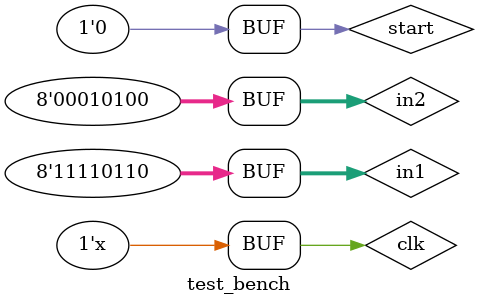
<source format=v>
`timescale 1ns/1ns
module test_bench;
	reg clk, start;
	reg [7:0] in1, in2;
	wire valid;
	wire [15:0] out;
	booth exe_test(.clk(clk), .start(start), .in1(in1), .in2(in2), .valid(valid), .out(out));
	initial clk = 1;
	always #5 clk = ~clk;
	initial
	begin
		start <= 1;
		in1 <= 4;
		in2 <= 5;
		#10;
		start <= 0;

		#400;
		start <= 1;
		in1 <= 6;
		in2 <= 10;
		#10;
		start <= 0;

		#400;
		start <= 1;
		in1 <= -10;
		in2 <= 20;
		#10;
		start <= 0;
	end
endmodule


</source>
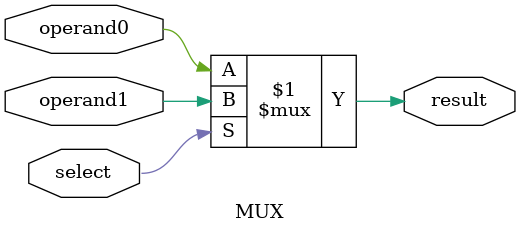
<source format=v>
module MUX #(parameter n = 1) (
    input select,
    input [n-1:0] operand0, operand1,
    output [n-1:0] result
);
    assign result = select ? operand1 : operand0;
endmodule
</source>
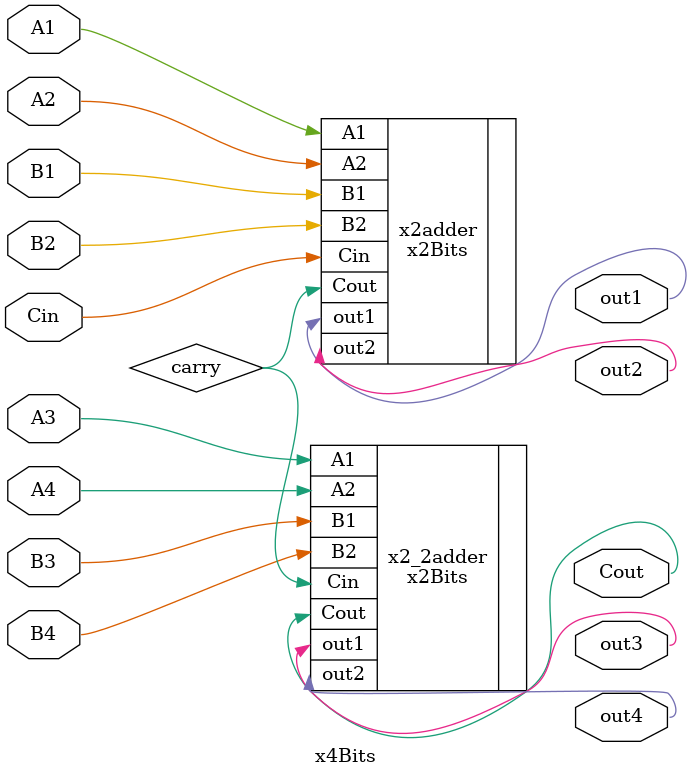
<source format=sv>
`timescale 1ns / 1ps

module x4Bits(
    input  logic B1, B2, B3, B4, A1, A2, A3, A4, Cin,
    output logic out1, out2, out3, out4, Cout
    );
     logic carry;
x2Bits x2adder(.B1(B1), .B2(B2),.A1(A1),.A2(A2), .Cin(Cin), .Cout(carry),.out1(out1), .out2(out2)); //2 bit
x2Bits x2_2adder(.B1(B3), .B2(B4),.A1(A3),.A2(A4), .Cin(carry), .Cout(Cout),.out1(out3), .out2(out4)); //2 bit
endmodule

</source>
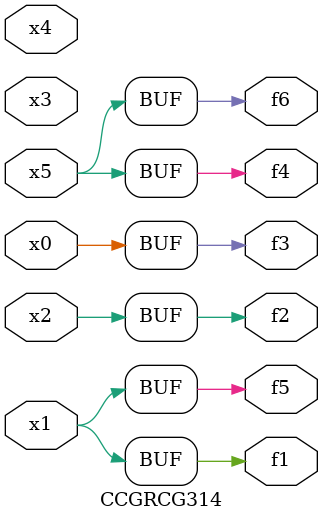
<source format=v>
module CCGRCG314(
	input x0, x1, x2, x3, x4, x5,
	output f1, f2, f3, f4, f5, f6
);
	assign f1 = x1;
	assign f2 = x2;
	assign f3 = x0;
	assign f4 = x5;
	assign f5 = x1;
	assign f6 = x5;
endmodule

</source>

- - - - - - -

▸ Work to be completed: Each record, word for word, should be printed again without its pictures.

▸ Solution for this task:
<source format=v>
`timescale 1ns/1ns
module test_bench;
	reg clk, start;
	reg [7:0] in1, in2;
	wire valid;
	wire [15:0] out;
	booth exe_test(.clk(clk), .start(start), .in1(in1), .in2(in2), .valid(valid), .out(out));
	initial clk = 1;
	always #5 clk = ~clk;
	initial
	begin
		start <= 1;
		in1 <= 4;
		in2 <= 5;
		#10;
		start <= 0;

		#400;
		start <= 1;
		in1 <= 6;
		in2 <= 10;
		#10;
		start <= 0;

		#400;
		start <= 1;
		in1 <= -10;
		in2 <= 20;
		#10;
		start <= 0;
	end
endmodule


</source>
<source format=v>
module MUX #(parameter n = 1) (
    input select,
    input [n-1:0] operand0, operand1,
    output [n-1:0] result
);
    assign result = select ? operand1 : operand0;
endmodule
</source>
<source format=sv>
`timescale 1ns / 1ps

module x4Bits(
    input  logic B1, B2, B3, B4, A1, A2, A3, A4, Cin,
    output logic out1, out2, out3, out4, Cout
    );
     logic carry;
x2Bits x2adder(.B1(B1), .B2(B2),.A1(A1),.A2(A2), .Cin(Cin), .Cout(carry),.out1(out1), .out2(out2)); //2 bit
x2Bits x2_2adder(.B1(B3), .B2(B4),.A1(A3),.A2(A4), .Cin(carry), .Cout(Cout),.out1(out3), .out2(out4)); //2 bit
endmodule

</source>
<source format=v>
module CCGRCG314(
	input x0, x1, x2, x3, x4, x5,
	output f1, f2, f3, f4, f5, f6
);
	assign f1 = x1;
	assign f2 = x2;
	assign f3 = x0;
	assign f4 = x5;
	assign f5 = x1;
	assign f6 = x5;
endmodule

</source>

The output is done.